Portanto, é possível observar o dever de cuidado a ser dado aos vestígios (possíveis elementos probatórios) que possuem relação com o fato/crime, os quais, posteriormente, poderão fazer parte do conjunto probatório com capacidade de julgamento pelo magistrado e tribunais, por isso expresso o devido procedimento para o “registro histórico da prova”.
Entretanto, na legislação processual penal brasileira não há o tratamento acerca da quebra/violação da cadeia de custódia da prova, ou seja, a lei não estabeleceu a consequência jurídica, sendo um dos problemas a serem enfrentados pela jurisprudência e pela academia (doutrina). Embora o Superior Tribunal de Justiça (STJ) já tenha enfrentado o tema em dois casos (HC 160.662/RJ, em 2014, e REsp 1.795.341/RS, em 2019), e na doutrina nacional (academia) o tema começou a ser enfrentado e debatido, sobretudo pelo Prof. Geraldo Prado, não temos um entendimento predominante e que ofereça uma segurança jurídica.
Sucintamente, podemos constatar a existência de 3 (três) entendimentos: (1) no campo da admissibilidade; (2) no campo da valoração; e (3) no campo das nulidades. A primeira corrente sustenta que a violação implica na ilegitimidade (ilicitude) da prova, ou seja, o tratamento é de prova ilícita (derivada) e de sua inadmissibilidade no processo (CPP, art. 157, § 1º). Em que pese a cadeia de custódia não seja a prova em si, mas a “prova da prova”, sua violação gera a contaminação da prova por derivação, tendo em vista que afeta diretamente a autenticidade da prova (fiabilidade) e há a impossibilidade do efetivo exercício do contraditório. A segunda corrente defende que a violação se trataria de um tipo de vício que deve ser tratado no campo da valoração da prova (CPP, art. 155). Já a terceira corrente entende que a violação deve possuir o tratamento dado à nulidade processual relativa, onde acreditam que o tratamento a ser dado à não observância das regras deve ser conforme a teoria do “prejuízo”, ou seja, a violação seria uma nulidade relativa (CPP, art. 563).

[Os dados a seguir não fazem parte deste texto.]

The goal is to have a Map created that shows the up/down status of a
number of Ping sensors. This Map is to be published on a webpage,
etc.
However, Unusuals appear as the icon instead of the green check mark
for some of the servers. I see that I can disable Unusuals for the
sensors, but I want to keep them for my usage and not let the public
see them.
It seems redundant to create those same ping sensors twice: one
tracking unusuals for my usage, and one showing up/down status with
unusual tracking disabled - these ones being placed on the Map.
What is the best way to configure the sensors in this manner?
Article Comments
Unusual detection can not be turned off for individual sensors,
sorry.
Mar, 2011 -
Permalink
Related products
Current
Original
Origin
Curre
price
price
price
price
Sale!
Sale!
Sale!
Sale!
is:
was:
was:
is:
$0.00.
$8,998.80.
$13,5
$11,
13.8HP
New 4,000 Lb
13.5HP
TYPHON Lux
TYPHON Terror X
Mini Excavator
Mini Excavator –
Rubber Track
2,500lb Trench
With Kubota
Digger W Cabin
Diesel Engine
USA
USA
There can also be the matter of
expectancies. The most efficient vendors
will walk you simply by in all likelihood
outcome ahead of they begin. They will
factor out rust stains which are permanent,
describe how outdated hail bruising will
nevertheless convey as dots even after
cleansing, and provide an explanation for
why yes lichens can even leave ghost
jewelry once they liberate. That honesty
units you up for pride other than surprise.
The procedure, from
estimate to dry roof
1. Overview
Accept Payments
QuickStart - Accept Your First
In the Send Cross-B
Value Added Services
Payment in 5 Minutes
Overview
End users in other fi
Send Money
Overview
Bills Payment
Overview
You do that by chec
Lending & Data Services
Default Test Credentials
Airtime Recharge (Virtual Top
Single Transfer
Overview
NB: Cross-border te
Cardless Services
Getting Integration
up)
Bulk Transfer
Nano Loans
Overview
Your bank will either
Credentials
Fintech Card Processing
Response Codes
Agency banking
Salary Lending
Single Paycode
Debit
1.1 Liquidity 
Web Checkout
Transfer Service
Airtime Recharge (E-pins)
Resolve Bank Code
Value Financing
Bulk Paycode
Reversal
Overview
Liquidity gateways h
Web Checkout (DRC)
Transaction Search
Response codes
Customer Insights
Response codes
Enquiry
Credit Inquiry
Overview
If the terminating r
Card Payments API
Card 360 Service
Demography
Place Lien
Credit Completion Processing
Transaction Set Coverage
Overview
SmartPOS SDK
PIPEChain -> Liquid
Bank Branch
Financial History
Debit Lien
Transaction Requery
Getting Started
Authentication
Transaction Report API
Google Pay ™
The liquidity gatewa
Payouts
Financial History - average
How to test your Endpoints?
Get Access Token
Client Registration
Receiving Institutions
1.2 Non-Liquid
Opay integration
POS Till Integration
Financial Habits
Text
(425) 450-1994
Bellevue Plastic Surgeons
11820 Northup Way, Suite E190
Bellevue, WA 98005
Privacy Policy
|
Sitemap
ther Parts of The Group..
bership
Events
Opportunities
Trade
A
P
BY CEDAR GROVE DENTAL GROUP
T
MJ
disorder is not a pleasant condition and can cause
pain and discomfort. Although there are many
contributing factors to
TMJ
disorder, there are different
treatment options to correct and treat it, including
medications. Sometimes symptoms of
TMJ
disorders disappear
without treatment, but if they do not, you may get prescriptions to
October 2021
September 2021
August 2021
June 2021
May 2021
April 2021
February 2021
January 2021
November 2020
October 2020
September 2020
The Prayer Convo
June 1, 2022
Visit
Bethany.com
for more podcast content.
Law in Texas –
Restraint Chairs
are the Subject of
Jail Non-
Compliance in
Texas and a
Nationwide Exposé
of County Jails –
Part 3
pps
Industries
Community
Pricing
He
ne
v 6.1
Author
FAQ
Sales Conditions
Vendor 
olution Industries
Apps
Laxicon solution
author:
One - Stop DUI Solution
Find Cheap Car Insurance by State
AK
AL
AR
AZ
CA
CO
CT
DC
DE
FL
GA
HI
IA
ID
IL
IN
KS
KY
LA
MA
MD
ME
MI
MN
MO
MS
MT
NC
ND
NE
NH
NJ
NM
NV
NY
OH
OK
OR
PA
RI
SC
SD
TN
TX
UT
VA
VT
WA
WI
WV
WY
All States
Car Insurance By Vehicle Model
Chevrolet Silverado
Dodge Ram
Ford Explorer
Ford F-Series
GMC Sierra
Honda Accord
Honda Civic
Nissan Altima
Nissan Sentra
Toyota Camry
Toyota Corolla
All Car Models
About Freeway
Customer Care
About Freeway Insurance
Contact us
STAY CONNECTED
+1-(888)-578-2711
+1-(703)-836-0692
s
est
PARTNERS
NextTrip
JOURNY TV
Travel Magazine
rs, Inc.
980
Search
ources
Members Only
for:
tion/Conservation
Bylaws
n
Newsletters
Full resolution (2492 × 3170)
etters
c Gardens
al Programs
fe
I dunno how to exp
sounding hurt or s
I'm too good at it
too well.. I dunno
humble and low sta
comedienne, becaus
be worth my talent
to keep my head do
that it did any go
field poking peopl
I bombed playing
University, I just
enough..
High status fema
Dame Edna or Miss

Cabe, ainda, ressaltar a importância do juiz das garantias (juiz da instrução) e sua relação com a análise da violação ou não da cadeia de custódia da prova, visto que é quem pode/deve realizar o juízo de admissibilidade ou não da prova – e o seu ingresso no conjunto probatório – sem ferir o contraditório e a imparcialidade do juiz no processo, realizando um verdadeiro controle da legalidade (sem qualquer expectativa futura).
Por fim, indaga-se: qual a sua importância como instrumento defensivo?
A cadeia de custódia da prova busca assegurar o “registro histórico do vestígio” e garantir a fiabilidade probatória, ou seja, para que seja possível afirmar que se trata do mesmo vestígio, sem alteração/manipulação/contaminação, desde o seu reconhecimento (princípio da mesmidade). Possui “efeito dissuasório” com o objetivo de inibir as ilegalidades na investigação criminal (práticas ilegais para obter a punição).
É um instrumento defensivo pelo qual a defesa pode exercer efetivamente o contraditório, a fim de averiguar a fiabilidade probatória da acusação, e que possibilita um controle dos atos realizados pelas agências penais. O acesso a toda a cadeia de custódia da(s) prova(s) é imprescindível à defesa, uma verdadeira garantia processual, não só sustentada pela ampla defesa e pelo contraditório, mas, também, pela paridade de armas, especialmente no processo penal, visto que ônus da prova cabe exclusivamente à acusação.